Seeds have unique adaptations that allow them to survive adverse conditions and enter a dormant state when conditions are unfavorable. The ability to tolerate drought and maintain cell structures by accumulating nutrient reserves makes seeds particularly well suited for long-term storage. By drying the seeds and reducing their metabolic activity, they can be preserved in a dormant state. This dormancy allows Clitec seed cooling cells to store a wide variety of plant species using standardized procedures and minimal space requirements, offering seeds an extended shelf life.

The role of temperature and relative humidity

The lifespan of seeds in storage depends on environmental factors such as temperature and relative humidity (RH). Orthodox seeds, the most suitable for seed storage, can be stored at temperatures between 60 °C and -20 °C and RH between 80 % and 30 %. Lower temperatures and reduced RH contribute to longer seed viability, with each 6 °C-10 °C drop in temperature approximately doubling viability. Freezer storage at -18 °C to -20 °C has become the international standard for conventional seed storage, as properly dried orthodox seeds can remain germinable there for 100-200 years. Clitec offers various products and sizes for this area. This extended survival makes ex situ preservation strategies more feasible and cost-effective.

Clitec seed storage and cooling challenges

Although seeds are generally well suited for long-term storage, some species show limited longevity, which presents challenges for seed banks. Certain seeds, including willows, elms, orchids, and species native to Hawaii, have intrinsically short life spans. Storage at low temperatures (-10 °C to -20 °C) can cause immediate damage or accelerated aging for certain genetic material, such as seeds high in certain storage lipids. Understanding the composition and organization of cellular components within seeds, as well as postharvest handling and storage environments, is critical to ensure their longevity.

Exploring glassy matrices and cytoplasmic stability with Clitec.

The stability and longevity of seeds can be compared to highly controlled synthetic systems such as food, pharmaceuticals and materials. The immobilization of molecules within glassy matrices characterized by crowding and irregular spacing affects the degradation rate. Seed longevity is likely influenced by similar principles, and factors such as cytoplasmic matrix organization and lipid crystallization play a role in determining a seed’s ability to survive freezing temperatures. By studying the thermal properties and behavior of storage lipids, scientists aim to improve the longevity of seeds during freezer storage.
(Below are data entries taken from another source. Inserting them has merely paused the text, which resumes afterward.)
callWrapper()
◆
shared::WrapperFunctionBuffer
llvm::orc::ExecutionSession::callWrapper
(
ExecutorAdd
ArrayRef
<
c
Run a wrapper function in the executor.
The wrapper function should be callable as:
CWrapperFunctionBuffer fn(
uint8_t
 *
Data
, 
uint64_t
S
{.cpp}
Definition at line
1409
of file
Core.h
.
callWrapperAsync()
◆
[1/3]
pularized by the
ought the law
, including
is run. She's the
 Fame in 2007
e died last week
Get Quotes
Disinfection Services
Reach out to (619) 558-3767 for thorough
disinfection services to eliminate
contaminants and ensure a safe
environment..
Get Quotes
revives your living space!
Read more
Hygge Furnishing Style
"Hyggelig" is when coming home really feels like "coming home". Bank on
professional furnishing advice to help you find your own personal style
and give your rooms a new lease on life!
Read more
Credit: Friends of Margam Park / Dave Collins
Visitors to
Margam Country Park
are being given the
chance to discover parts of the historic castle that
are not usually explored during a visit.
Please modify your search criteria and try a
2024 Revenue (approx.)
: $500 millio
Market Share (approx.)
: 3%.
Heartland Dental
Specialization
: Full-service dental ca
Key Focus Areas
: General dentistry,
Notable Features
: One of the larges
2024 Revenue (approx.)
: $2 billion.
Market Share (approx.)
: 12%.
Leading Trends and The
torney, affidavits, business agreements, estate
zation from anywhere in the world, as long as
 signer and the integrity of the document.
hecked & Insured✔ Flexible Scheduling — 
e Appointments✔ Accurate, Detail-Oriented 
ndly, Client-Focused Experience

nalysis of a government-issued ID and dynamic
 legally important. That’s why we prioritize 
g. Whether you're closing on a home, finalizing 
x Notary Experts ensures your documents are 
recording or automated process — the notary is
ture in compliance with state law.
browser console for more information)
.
With our innovative Clitec technology and unique modulated refrigeration technology, our freezers offer unprecedented temperature stability and uniformity in daily operation.


Seed cooling techniques have revolutionized ex situ conservation efforts by enabling long-term storage and preservation of plant genetic resources. By taking advantage of the natural desiccation tolerance and dormant state of seeds, seed banks can protect a diverse genetic reserve for decades or even centuries. However, challenges exist in maintaining the longevity of certain seeds, necessitating further research to clarify the factors that influence their stability. Advances in seed cooling technologies and storage protocols, such as those offered by Clitec with products, will contribute to the success of ex situ conservation and ensure the availability of genetic resources for future generations.


Walters, C. and Pence, V.C. (2020) ‘The unique role of seed banks and cryobiotechnologies in plant conservation’, PLANTS, PEOPLE, PLANET, 3(1), pp. 83-91. doi:10.1002/ppp3.10121.